L’autre question en suspens à Southampton après l’arrivée de Koeman avait trait à la qualité de son recrutement à venir. On se demandait si l’on n’allait pas enfin voir (comme déjà annoncé depuis des mois) l’impact du départ controversé du directeur exécutif Nicola Cortese en janvier dernier. Le banquier italien, architecte de la reprise du club à l’agonie par la famille Liebherr en 2009, avait été pour beaucoup le "cerveau" de l’incroyable ascension des Saints depuis lors. Ce n’était tout de même pas un Canadien venu du hockey sur glace – Ralph Krueger, ancien coach des Edmonton Oilers en NHL, nommé président de Southampton en mars dernier – qui allait pouvoir prendre le relais de Cortese, non? Eh bien si. Et avec succès.

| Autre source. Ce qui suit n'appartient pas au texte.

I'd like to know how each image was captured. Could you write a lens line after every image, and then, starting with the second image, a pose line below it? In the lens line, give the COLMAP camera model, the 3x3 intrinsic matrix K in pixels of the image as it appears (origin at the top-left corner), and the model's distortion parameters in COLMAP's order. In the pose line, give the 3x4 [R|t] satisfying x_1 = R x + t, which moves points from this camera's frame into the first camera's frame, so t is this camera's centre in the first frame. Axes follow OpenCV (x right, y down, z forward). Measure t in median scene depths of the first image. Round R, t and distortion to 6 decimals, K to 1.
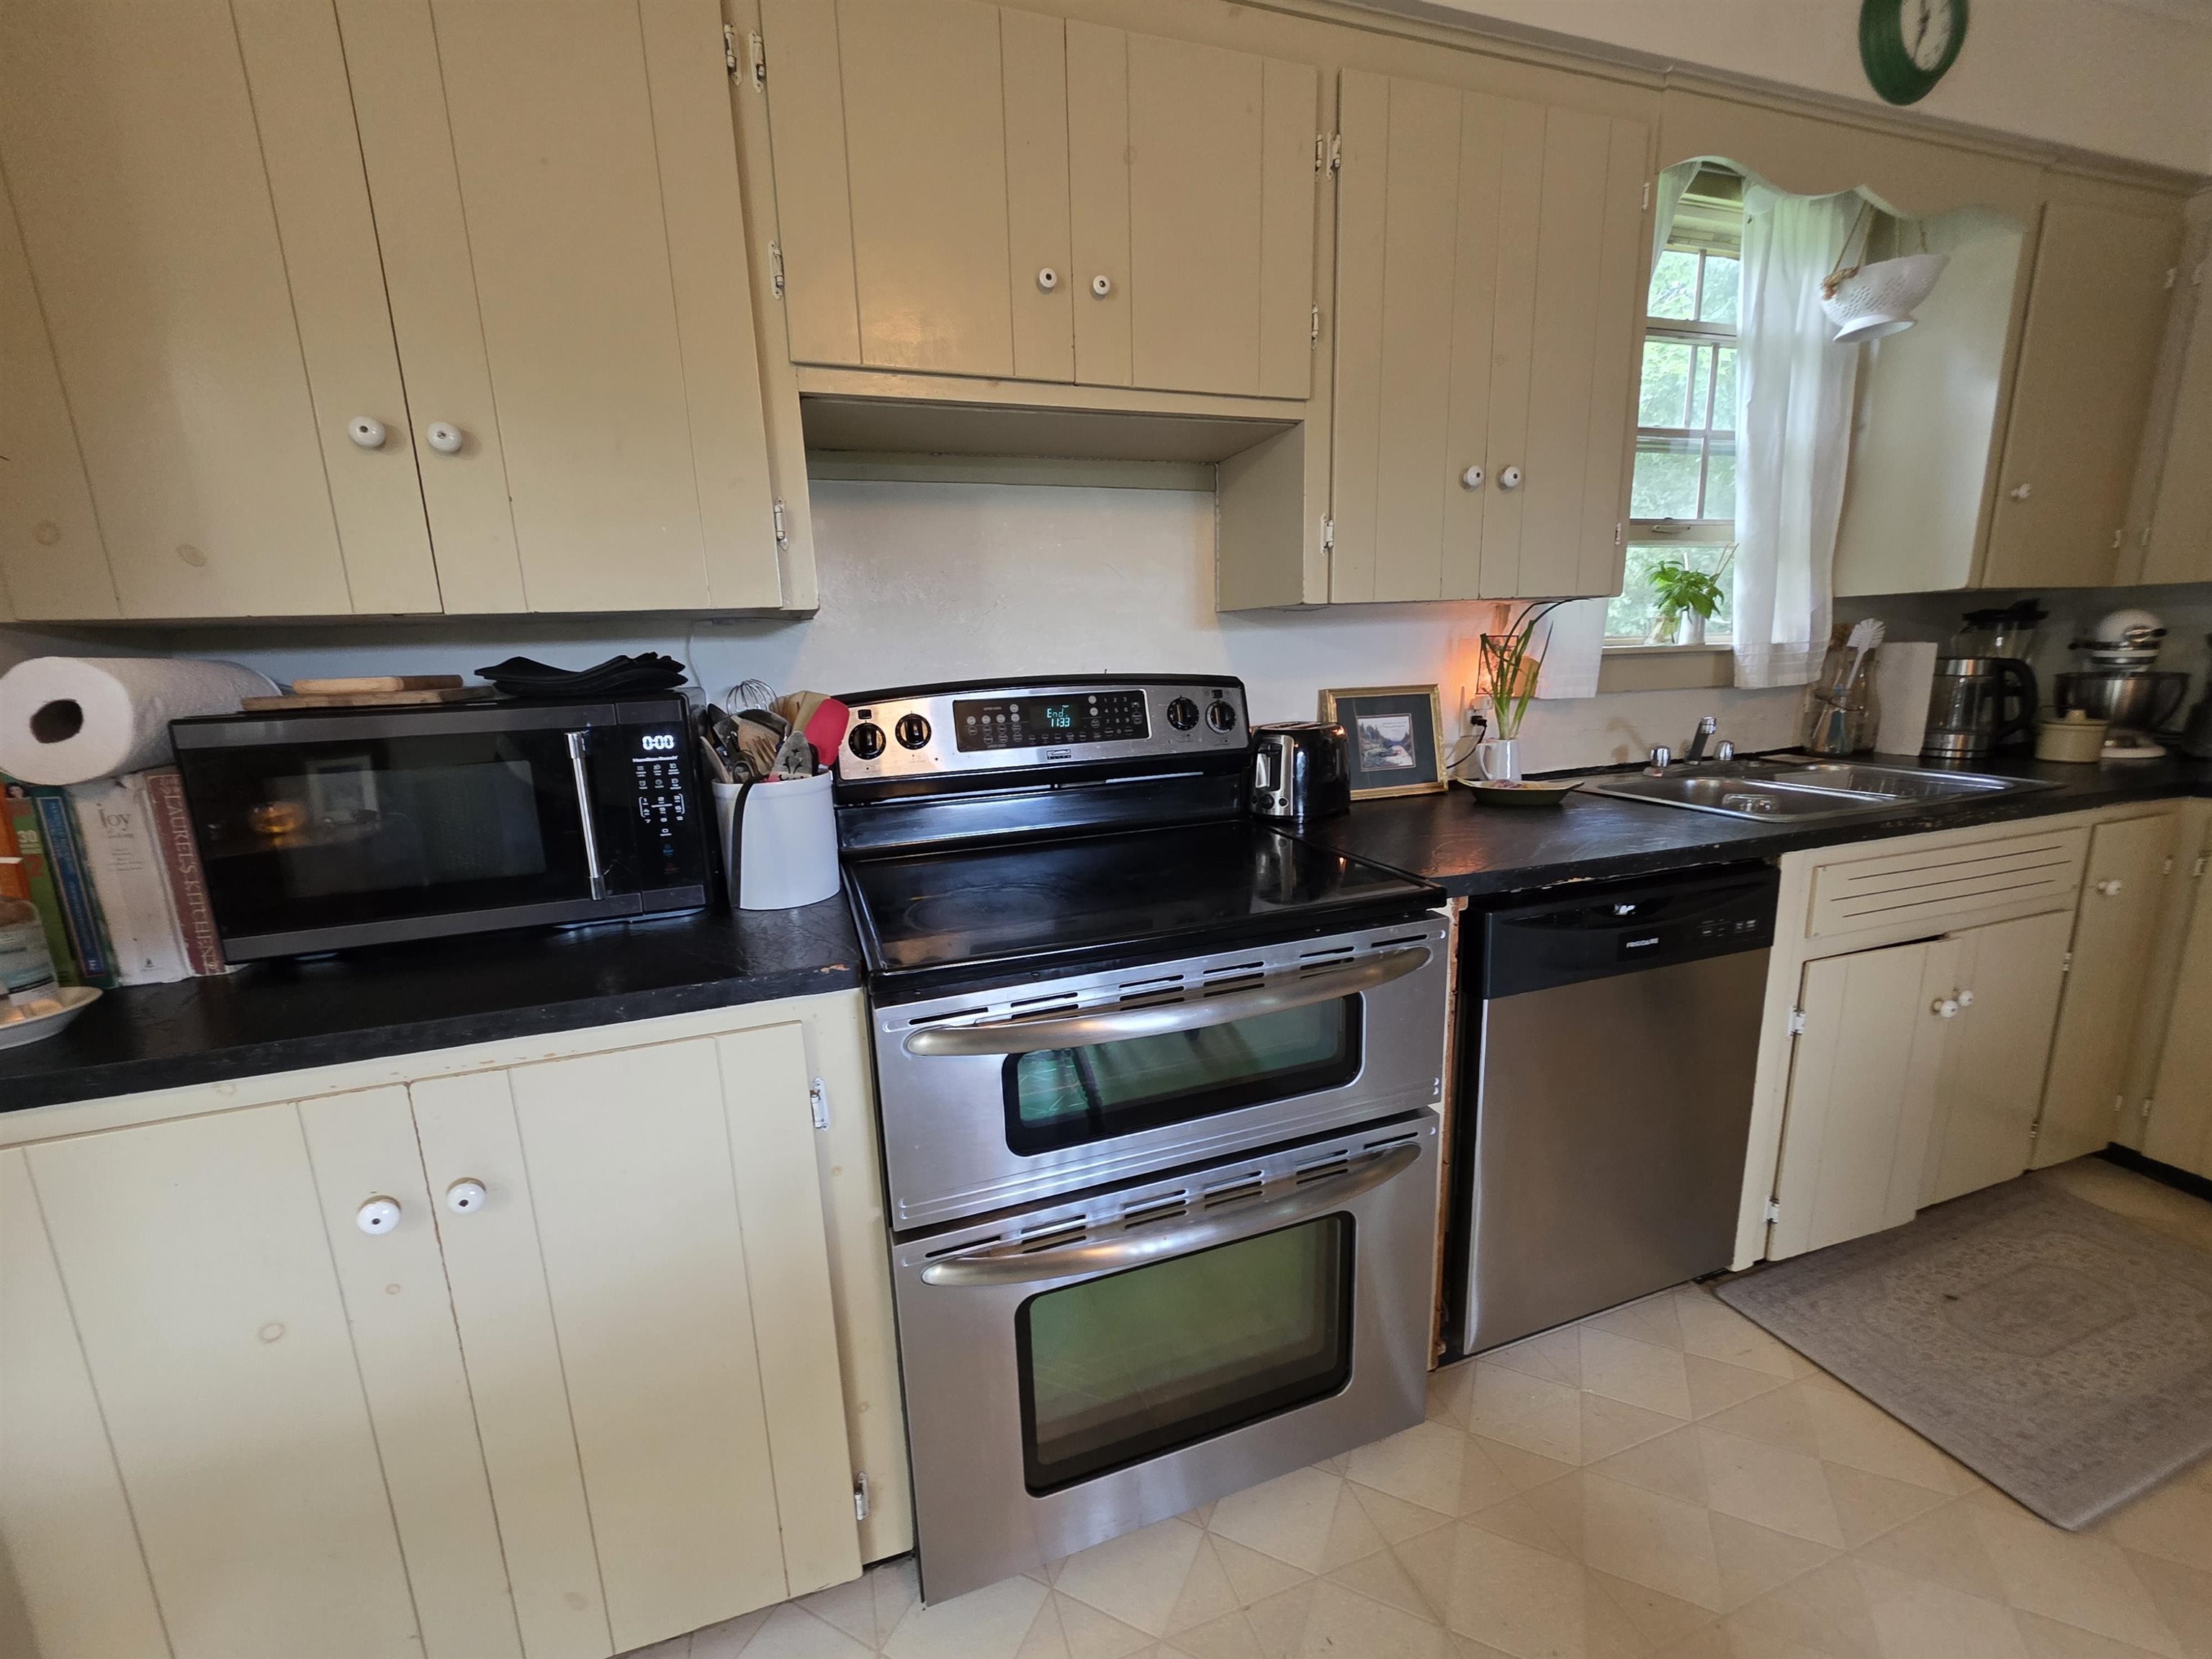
lens RADIAL K [[890.5, 0, 1103.4], [0, 890.5, 826.6], [0, 0, 1]] dist [-0.000656, 0.000807]
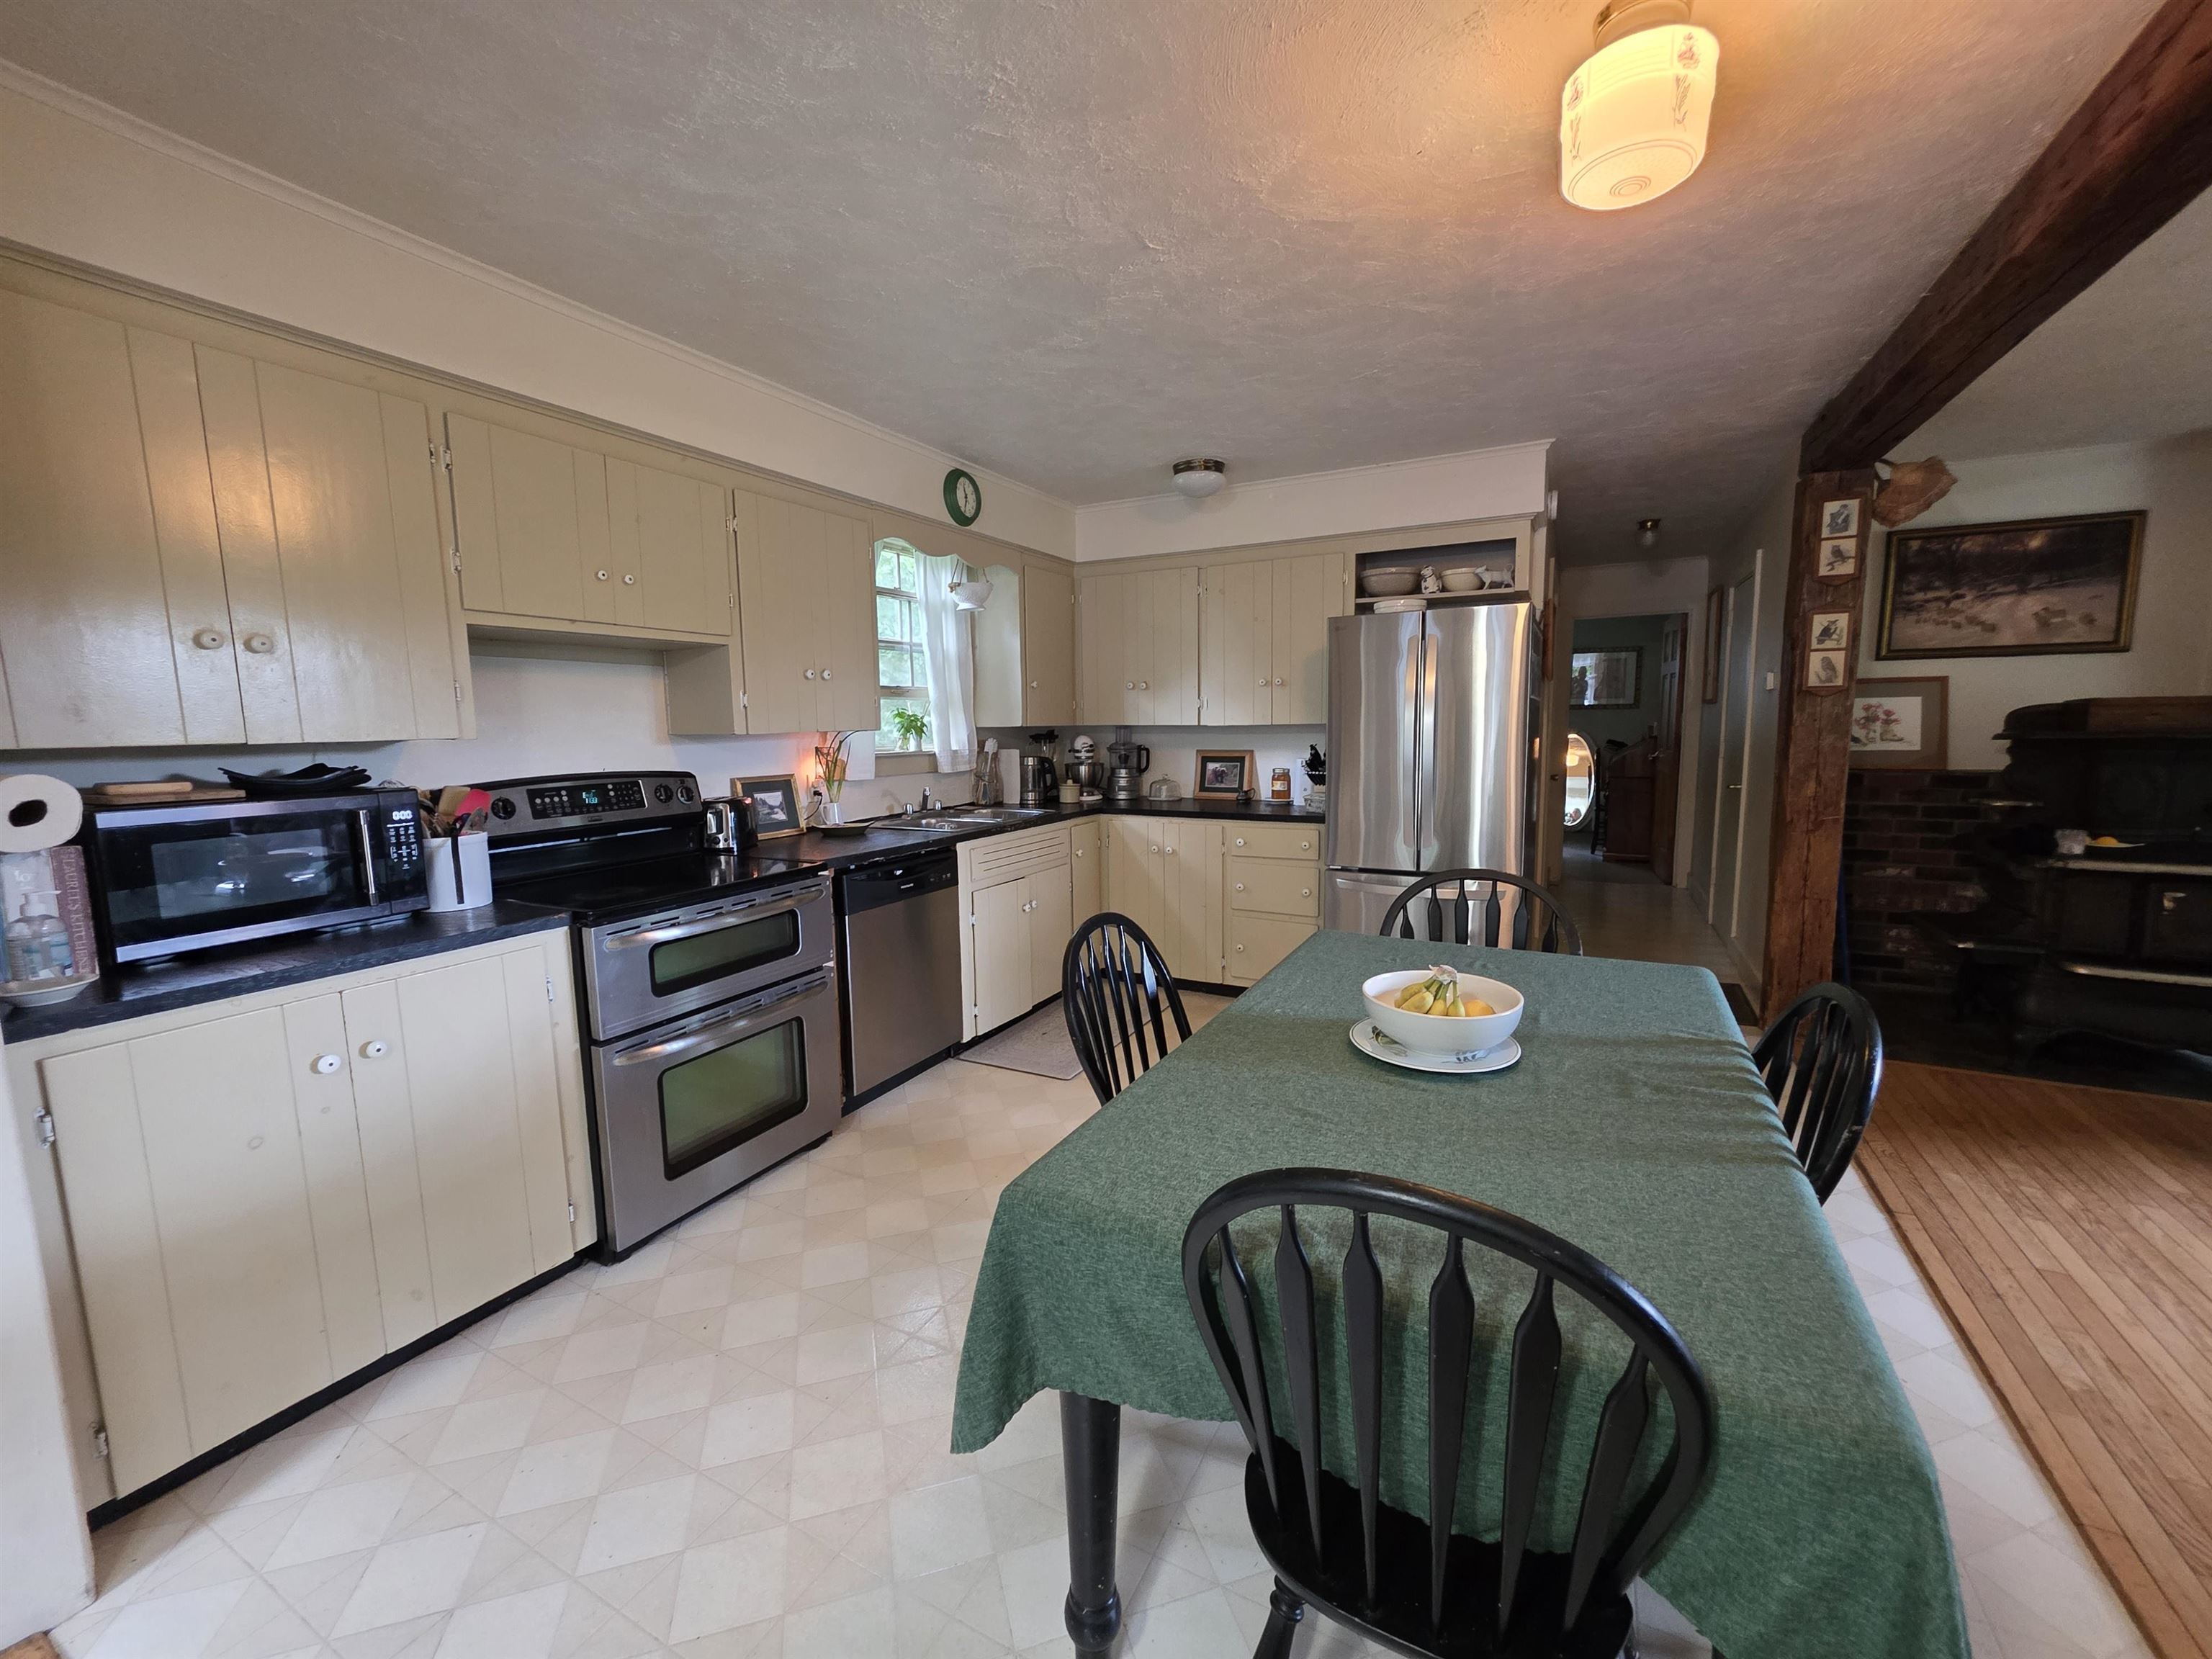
lens RADIAL K [[890.5, 0, 1106.9], [0, 890.5, 825.9], [0, 0, 1]] dist [-0.000656, 0.000807]
pose [[0.723251, -0.059492, 0.688018, -0.434064], [0.127114, 0.990728, -0.047956, 0.116601], [-0.678786, 0.122140, 0.724107, -0.755934]]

Des recrues qui font des merveilles

Le choix de Koeman, le plus important, était celui de décideurs qui avaient une appréciation très fine de la situation du club à la fin d’une saison "trop" réussie. Il était inévitable que des clubs plus fortunés viennent piller le vestiaire de St Mary’s. Le nouveau manager devait l’accepter, et même y voir une opportunité; or, par certains côtés, ce défi ressemblait à celui que Koeman avait relevé à Feyenoord, avec un atout supplémentaire: les propriétaires de Southampton étaient prêts à réinvestir une partie conséquente de l’argent reçu pour la vente de Lallana, Shaw et cie. Koeman, Krueger et leur staff s’en sont servi de façon inspirée. Dusan Tadic, venu de Twente, a fait grosse impression. Graziano Pellé, buteur en série du Feyenoord de Koeman, – 11m€ seulement – a crevé l’écran. Fraser Forster a immédiatement assis son rang de numéro 1 dans la cage des Saints. Sadio Mané, le Sénégalais qu’ils sont allés chercher au Red Bull Salzbourg, a montré des choses fort prometteuses lors de ses premières apparitions en Angleterre. Là encore, pas un faux pas à relever dans le management du Néerlandais.
Certes, l’euphorie actuelle ne durera pas éternellement. Personne ne s’imagine que Southampton occupera la même position au classement en mai prochain qu’aujourd’hui. Tottenham, plutôt malheureux contre Arsenal le week-end précédent, a – théoriquement – les moyens de stopper la série en cours de ses visiteurs. Mais cela n’aurait rien de dramatique: un accident de parcours, pas la fin du monde que l’on promettait il y a deux mois seulement. C’était compter sans Ronald Koeman.
(*) Il est le seul homme à avoir servi tous les clubs du Big Three néerlandais (Ajax, PSV, Feyenoord) en qualité de joueur et d’entraîneur.